■ INPUT MATERIAL:
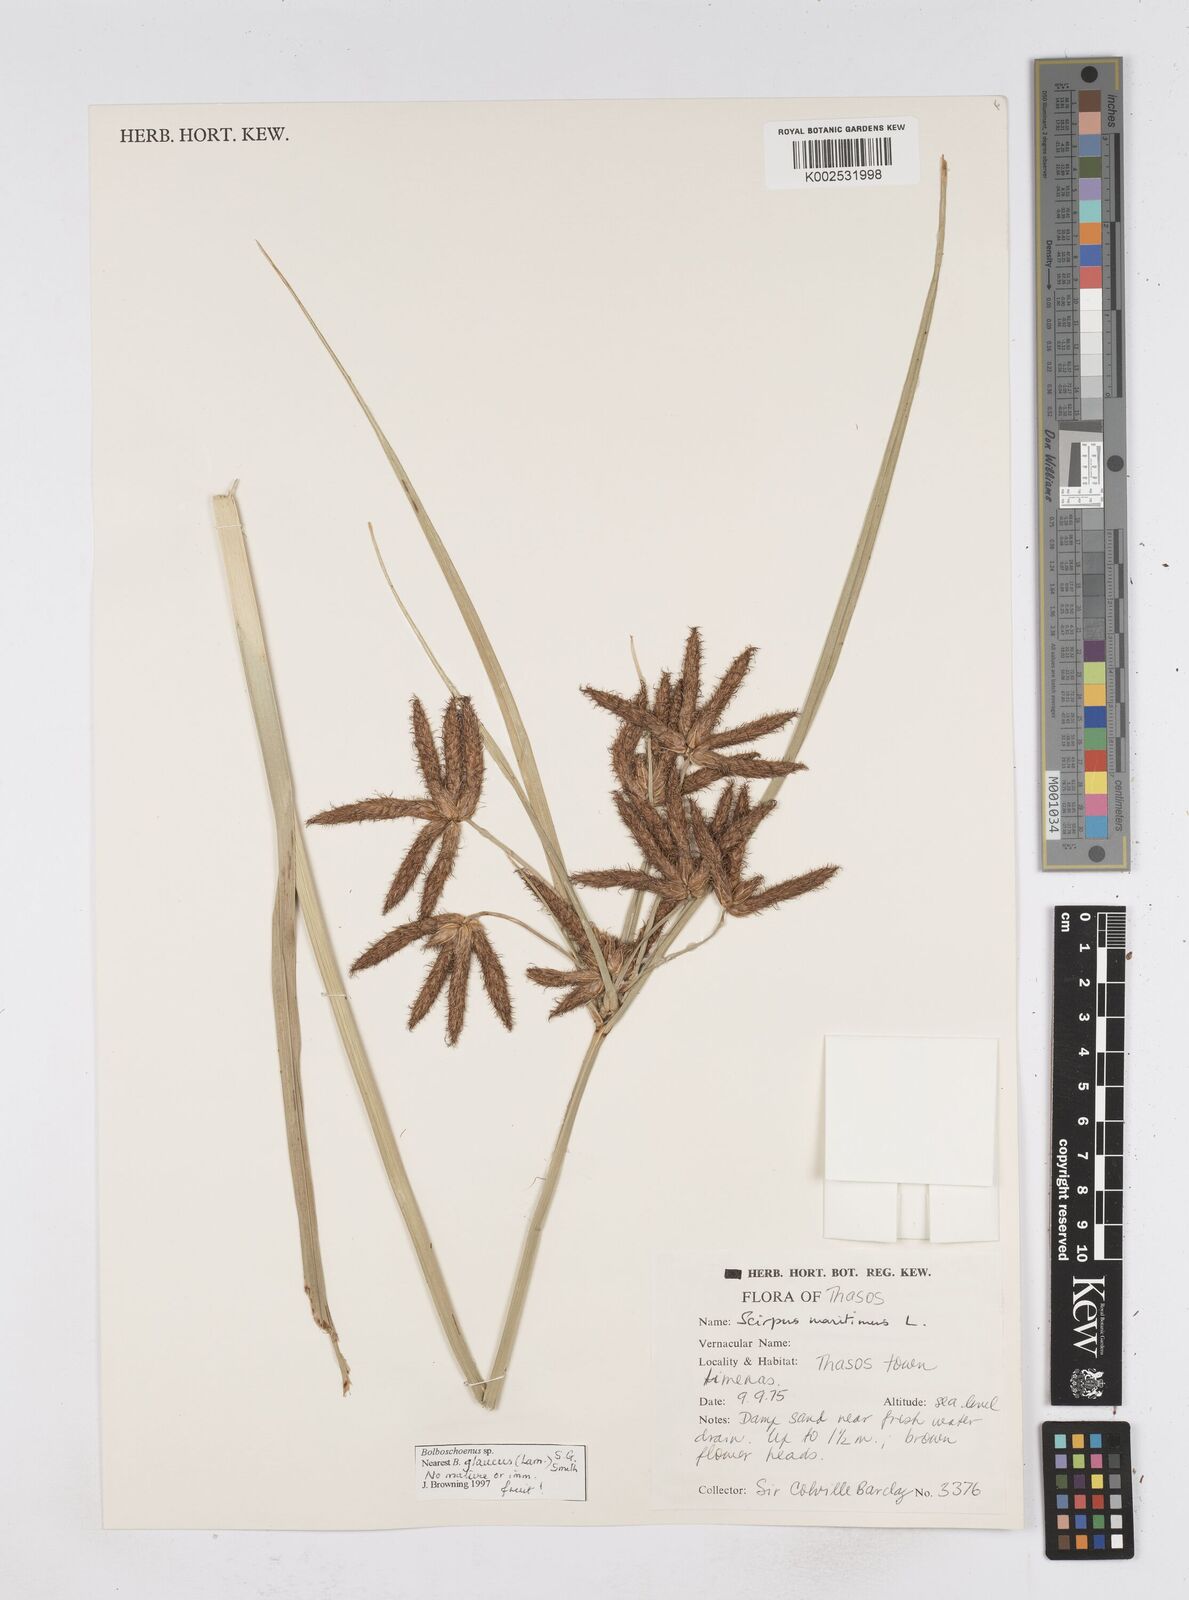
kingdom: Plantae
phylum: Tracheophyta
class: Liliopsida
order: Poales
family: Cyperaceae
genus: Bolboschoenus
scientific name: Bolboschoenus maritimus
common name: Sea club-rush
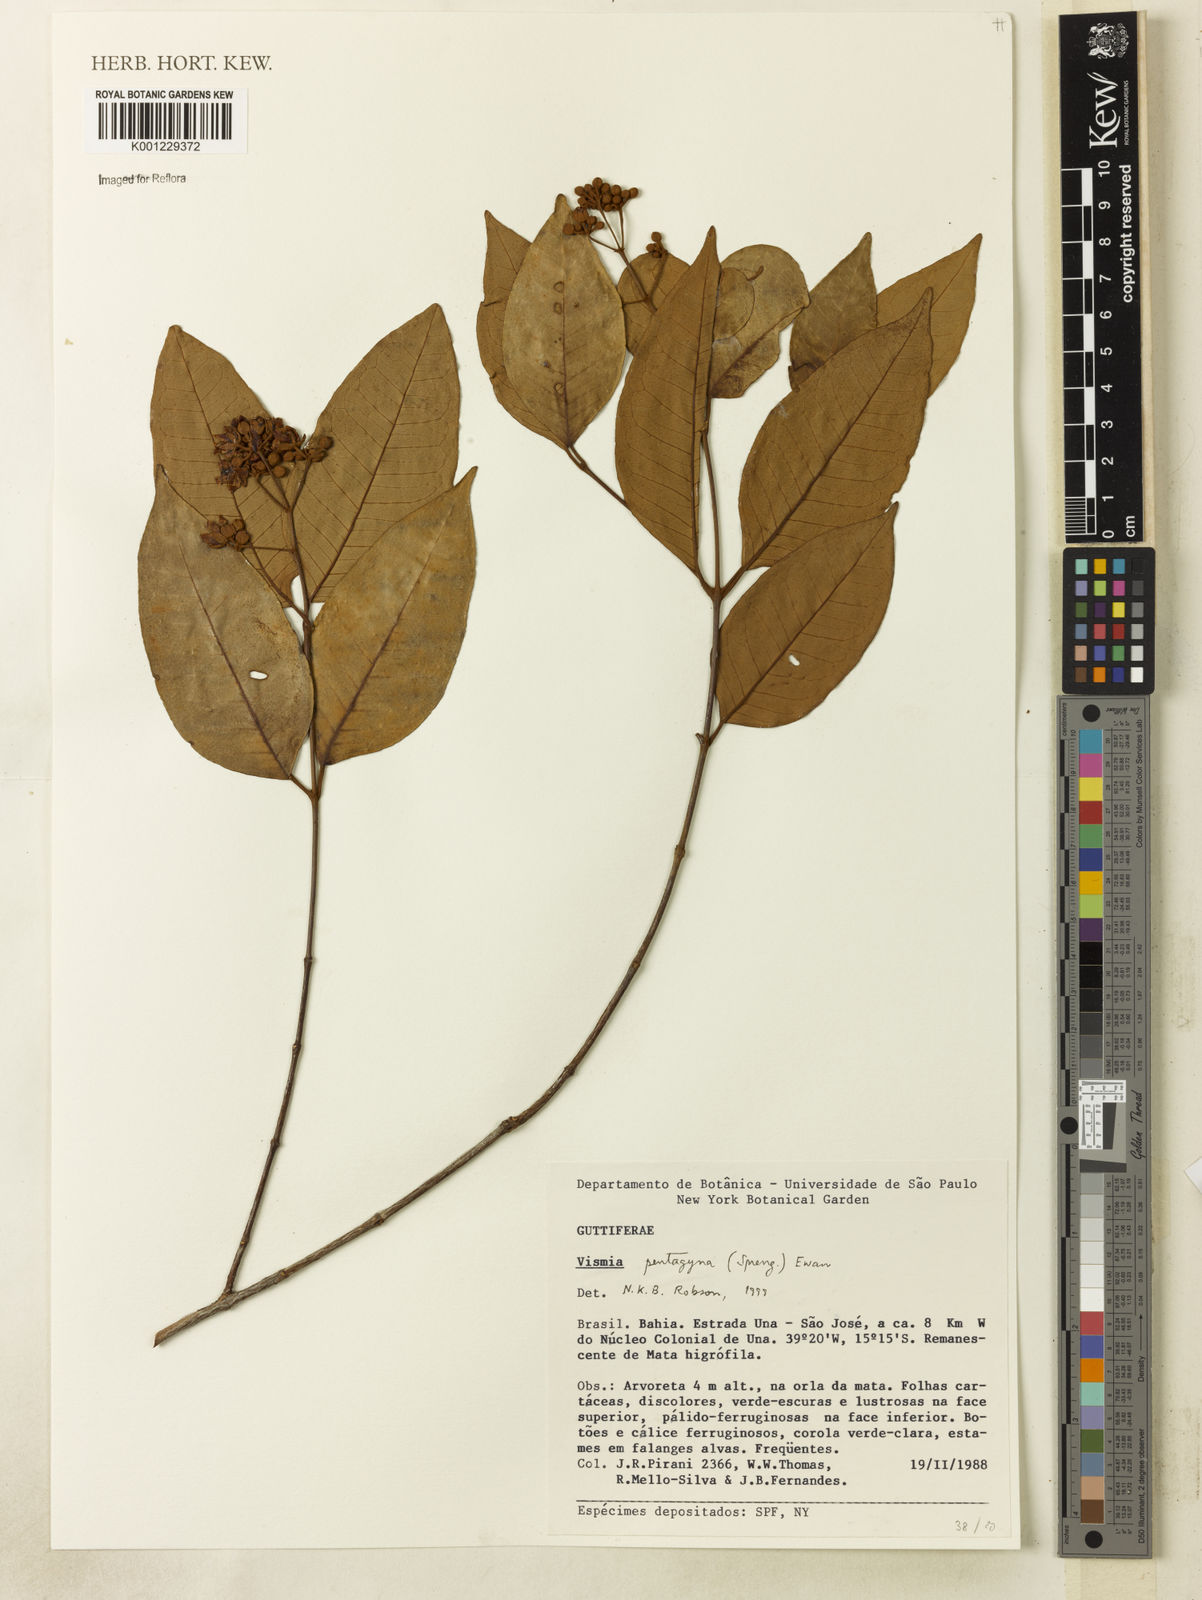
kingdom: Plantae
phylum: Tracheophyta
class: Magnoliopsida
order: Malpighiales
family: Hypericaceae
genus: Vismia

■ WHAT THE TASK ASKS:
Duplicate the stretch from the line containing "family: Cyperaceae" through the end of the records, leaving the pictures out of your answer.

■ PROBLEM SOLUTION:
family: Cyperaceae
genus: Bolboschoenus
scientific name: Bolboschoenus maritimus
common name: Sea club-rush
kingdom: Plantae
phylum: Tracheophyta
class: Magnoliopsida
order: Malpighiales
family: Hypericaceae
genus: Vismia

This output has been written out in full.